One-axis on-the-fly laser system development for wide-area fabrication using cell decomposition

We have developed a one-axis on-the-fly system that can continuously process a large area by using a laser scanner. Existing laser processing using scanner systems can be used for precision processing, but have a limitation in the area of processing. To supplement this shortcoming, a step and scanning technique using a stage has been developed. This technique can process a large area in such a way that, after laser processing, the stage moves repetitively; however, this method has a demerit in that processing quality in the part between the scan areas is not even. To solve this problem, there is a method of synchronizing the scanner and the stage. This study developed an on-the-fly system that synchronizes the one-axis stage and the two-axis scanner.
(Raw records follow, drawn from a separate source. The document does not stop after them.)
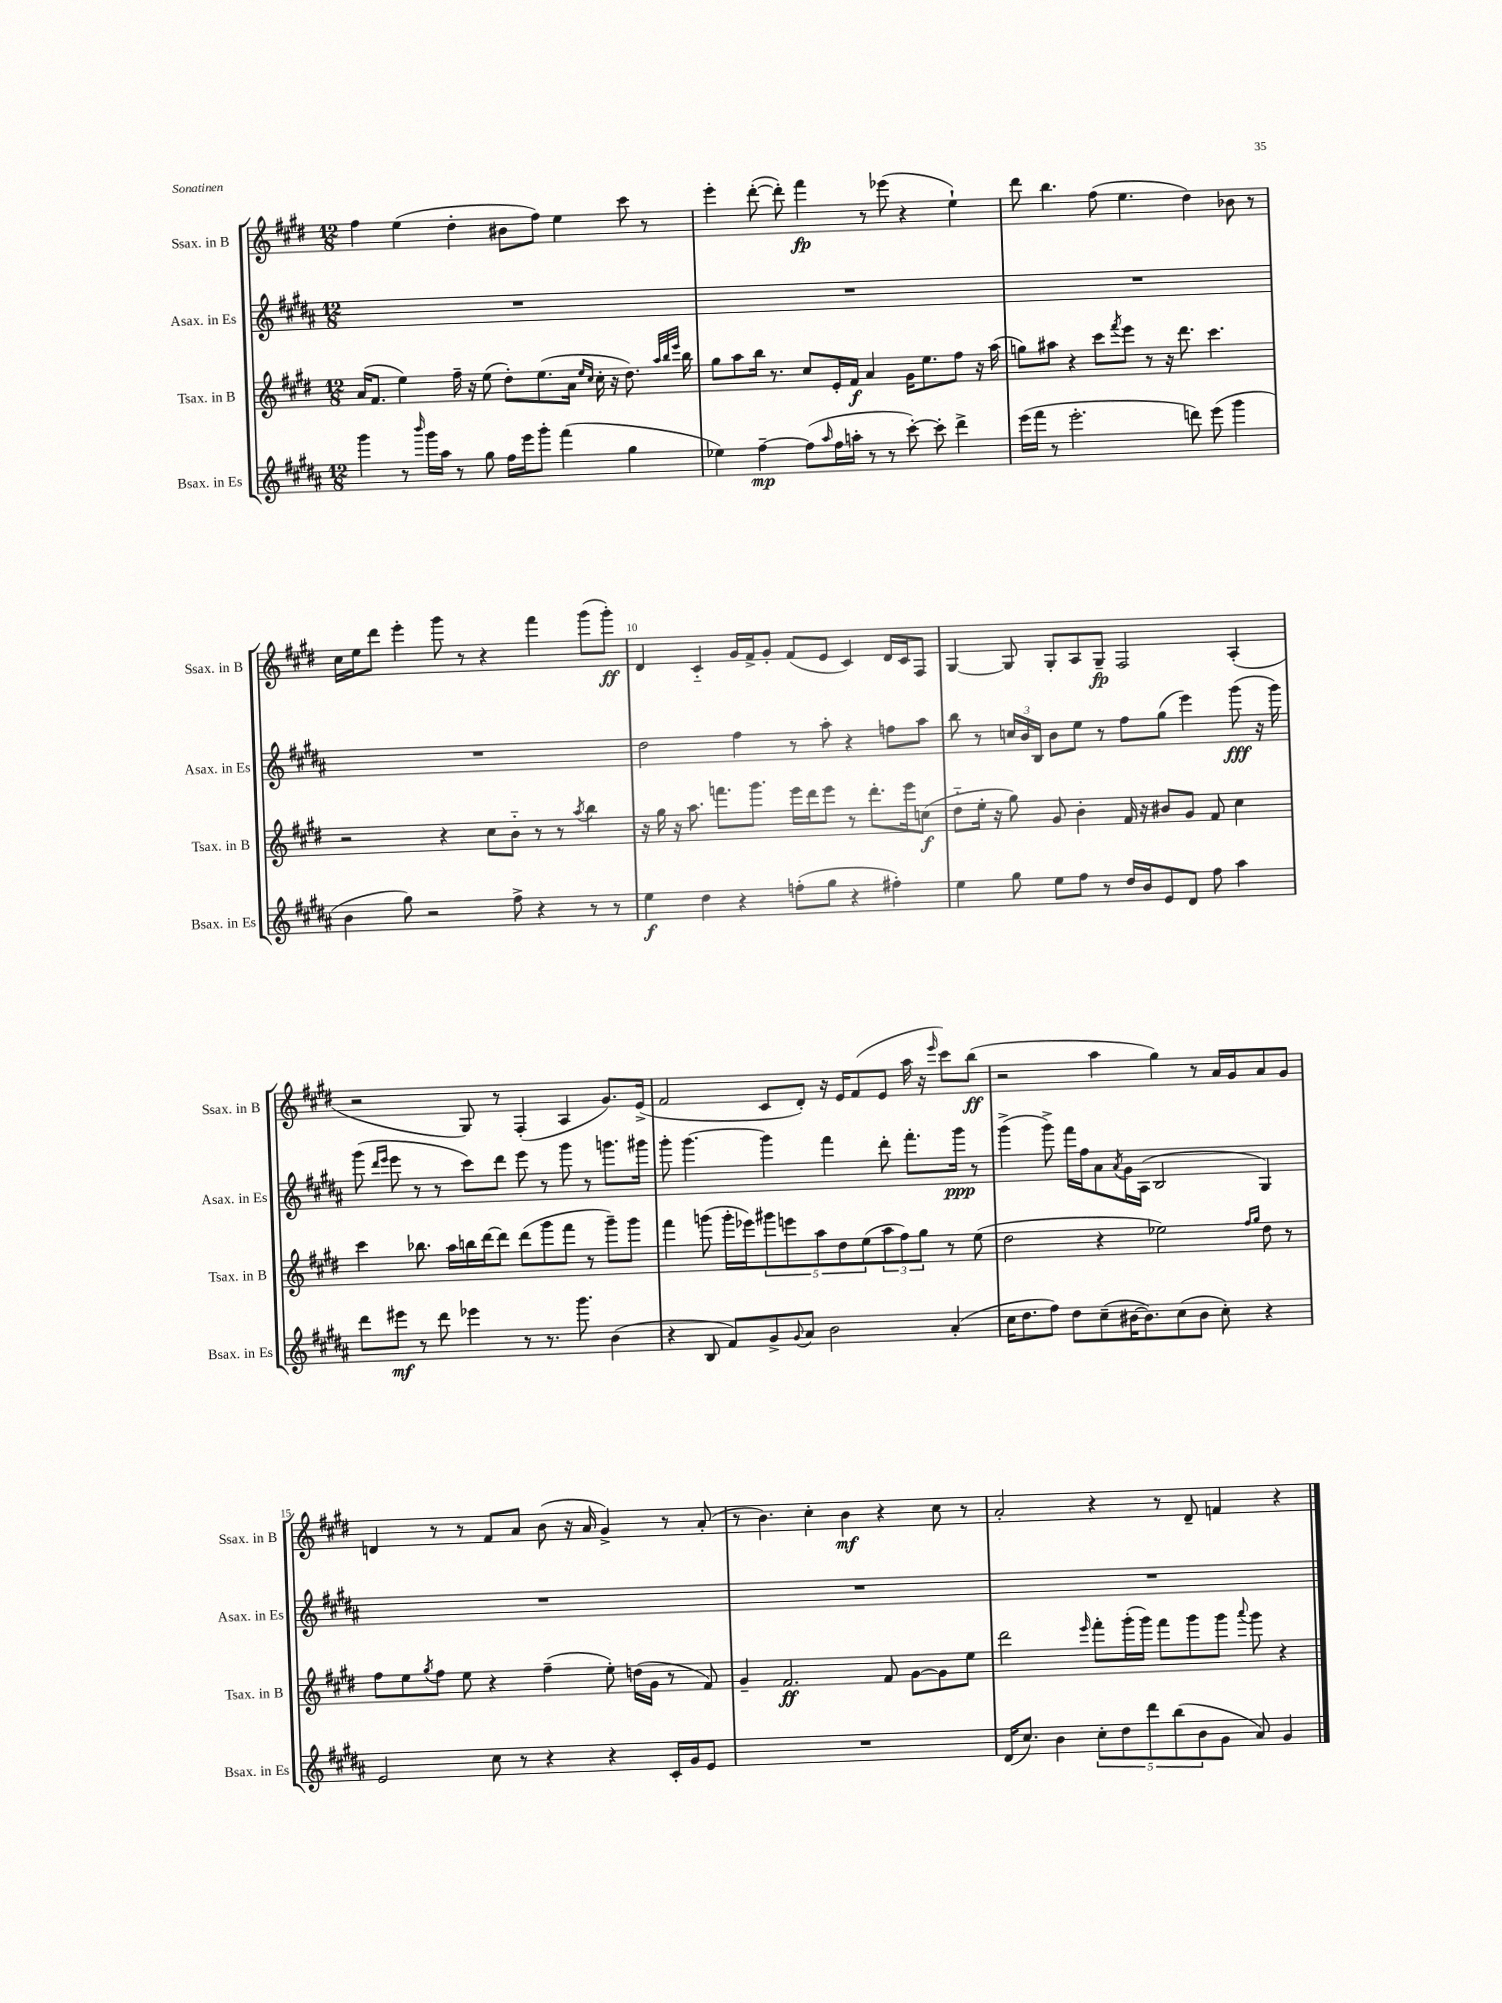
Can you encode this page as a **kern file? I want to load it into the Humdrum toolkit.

**kern	**kern	**kern	**kern
*staff4	*staff3	*staff2	*staff1
*clefG2	*clefG2	*clefG2	*clefG2
*k[f#c#g#d#a#]	*k[f#c#g#d#]	*k[f#c#g#d#a#]	*k[f#c#g#d#]
*M12/8	*M12/8	*M12/8	*M12/8
4ggg#	(16a	1.r	4ff#
.	8.f#	.	.
8r	4ee)	.	(4ee
16qqbbb	.	.	.
16ggg#	.	.	.
16aa#	.	.	.
8r	16ff#~	.	4dd#'
.	16r	.	.
8gg#	(8ee	.	.
16ff#	8dd#')	.	8b#
16eee	.	.	.
8ggg#'	(8.ee	.	8ff#)
(4fff#	.	.	4ee
.	16a	.	.
.	16qqee	.	.
.	16qqcc#	.	.
.	16cc#'	.	.
.	16r	.	.
4gg#	8.dd#)	.	8ccc#
.	.	.	8r
.	32qqaa	.	.
.	32qqbb	.	.
.	32qqeee	.	.
.	16bb	.	.
=	=	=	=
4ee-)	8gg#	1.r	4eee'
.	8aa	.	.
[4ff#~	16bb	.	([8ddd#'
.	8.r	.	.
.	.	.	8ddd#'])
(8ff#]	8cc#	.	4fff#
16qqaa#	.	.	.
16ff#	16e'	.	.
16aa'	16f#	.	.
8r	4a	.	8r
8r	.	.	(8eee-
[8ccc#')	16g#	.	4r
.	8.ee	.	.
8ccc#']	.	.	.
4ddd#^	8ff#	.	4ee`)
.	16r	.	.
.	(16aa	.	.
=	=	=	=
(16eee	8gg)	1.r	8ddd#
16fff#	.	.	.
8r	8aa#	.	4.bb
2.eee'	4r	.	.
.	8ccc#	.	(8ff#
.	8qfff#	.	.
.	8eee	.	4.ee
.	8r	.	.
.	16r	.	.
.	8.ddd#	.	.
8ddd)	.	.	4dd#)
(8eee	4.ccc#	.	.
4ggg#	.	.	8b-
.	.	.	8r
=	=	=	=
4b	2r	1.r	16cc#
.	.	.	16ee
.	.	.	8ddd#
8gg#)	.	.	4eee'
2r	.	.	.
.	4r	.	8ggg#
.	.	.	8r
.	8cc#	.	4r
8ff#^	8b'~	.	.
4r	8r	.	4fff#
.	8r	.	.
.	8qaa	.	.
8r	4bb	.	(8ggg#
8r	.	.	8ggg#')
=	=	=	=
4ee	16r	2dd#	4d#
.	16gg#	.	.
.	16r	.	.
.	8.aa	.	.
4dd#	.	.	4c#'~
.	8.fff	.	.
4r	.	4ff#	16g#
.	8.ggg#	.	16f#^
.	.	.	8g#'
(8ff'	16eee	8r	(8f#
.	16ddd#	.	.
8gg#	8eee	8aa#'	8e
4r	8r	4r	4c#)
.	8.ddd#'	.	.
4ff#')	.	8ff	16d#
.	16eee	.	16c#
.	(8cc	8aa#	8F#
=	=	=	=
4ee	8dd#'~	8bb	[4G#
.	16ee'	8r	.
.	16r	.	.
8gg#	8gg#)	24cc	8G#]
.	.	24b	.
.	.	24B	.
8ee	8g#	8b	8G#'
8ff#	4b'	8ee	8A
8r	.	8r	8G#~
16dd#	16f#	8ff#	2F#
16b	16r	.	.
8e	8b#	(8gg#	.
8d#	8g#	4eee)	.
8ff#	8f#	.	.
4aa#	4cc#	(8ggg#	(4A'
.	.	16r	.
.	.	16ggg#)	.
=	=	=	=
8ddd#	4ccc#	(8ggg#	2r
.	.	16qqddd#	.
.	.	16qqeee	.
8eee#	.	8eee	.
8r	8.bb-	8r	.
8ddd#	.	8r	.
.	16aa	.	.
4eee-	16bb	8ccc#)	8G#)
.	[16ddd#	.	.
.	8ddd#]	8ddd#	8r
8r	(8ddd#	8eee	(4F#'
8.r	8ggg#	8r	.
.	8fff#	8ggg#	4A
8.ggg#	.	.	.
.	8r	8r	.
(4b	8ggg#~)	8.ggg	8.g#)
.	8ggg#	.	.
.	.	16ggg#	(16e^
=	=	=	=
4r	4fff#	8ggg#'	2f#
.	.	[4.ggg#	.
8B	(8ggg	.	.
8f#)	16ggg'	.	.
.	16eee-)	.	.
8g#^	10ggg#	4ggg#]	8c#
.	10eee	.	.
8qqg#	.	.	.
8a#	.	.	8d#')
.	10aa	.	.
2b	.	4fff#	16r
.	10dd#	.	.
.	.	.	16e
.	.	.	(8f#
.	(10ee	.	.
.	12aa	8ddd#'	8e
.	12ff#)	.	.
.	.	8.fff#'	16aa
.	12gg#	.	.
.	.	.	16r
.	.	.	16qqeee
(4a#'	8r	.	8ccc#)
.	.	16ggg#	.
.	(8ee	8r	(8bb
=	=	=	=
16cc#	2dd#	(4ggg#^	2r
8.dd#	.	.	.
8ff#)	.	8ggg#^)	.
8dd#	.	16fff#	.
.	.	16ff#	.
(8cc#~	4r	8a#	4aa
.	.	8qa#	.
[16b#	.	16g#	.
8.b#])	.	(16A#	.
.	2ee-)	2B	4gg#)
(8cc#	.	.	.
8b#	.	.	8r
8cc#')	.	.	16a
.	.	.	16g#
.	16qqff#	.	.
.	16qqgg#	.	.
4r	8dd#	4G#)	8a
.	8r	.	8g#
=	=	=	=
2e	8ff#	1.r	4d
.	8ee	.	.
.	8qgg#	.	.
.	8ff#	.	8r
.	8ee	.	8r
8cc#	4r	.	8f#
8r	.	.	8a
4r	(4ff#~	.	(8b
.	.	.	16r
.	.	.	16a
4r	8ee')	.	4g#^)
.	(16dd	.	.
.	16g#	.	.
16c#'	8r	.	8r
16g#	.	.	.
8e	8f#)	.	(8a'
=	=	=	=
1.r	4g#~	1.r	8r
.	.	.	4.b)
.	2.f#	.	.
.	.	.	4cc#'
.	.	.	4b
.	8f#	.	4r
.	[8g#	.	.
.	8g#]	.	8cc#
.	8ee	.	8r
=	=	=	=
(16d#	2ddd#	1.r	2a'
8.cc#)	.	.	.
4b	.	.	.
.	16qqeee	.	.
10cc#'	8fff#'	.	4r
10dd#	.	.	.
.	(16ggg#'	.	.
.	16ggg#)	.	.
10ddd#	.	.	.
.	8fff#	.	8r
(10bb	.	.	.
.	8ggg#	.	8d#~
10b	.	.	.
8g#	8ggg#	.	4f
.	8qqaaa	.	.
8a#)	8ggg#	.	.
4g#	4r	.	4r
==	==	==	==
*-	*-	*-	*-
Also, in synchronized processing, the velocity of the stage due to the velocity of fabrication is very important. If the velocity of the stage is not proper, the laser processing deviates from the scanner work area. We proposed an algorithm in which, using a cell decomposition method, the velocity of the stage is automatically calculated by compensating for the acceleration/deceleration time occurring in the stage rotation and the reverse rotation due to the velocity of the fabrication. We compared the step and scanning method to the on-the-fly method through a low-frequency experiment and proved that the latter has better precision for the boundary of the scan area; we further analyzed the precision by using a large area marking and an overlapping experiment. In addition, by measuring encoder output signals, a compensation algorithm for the stage acceleration/deceleration time was verified.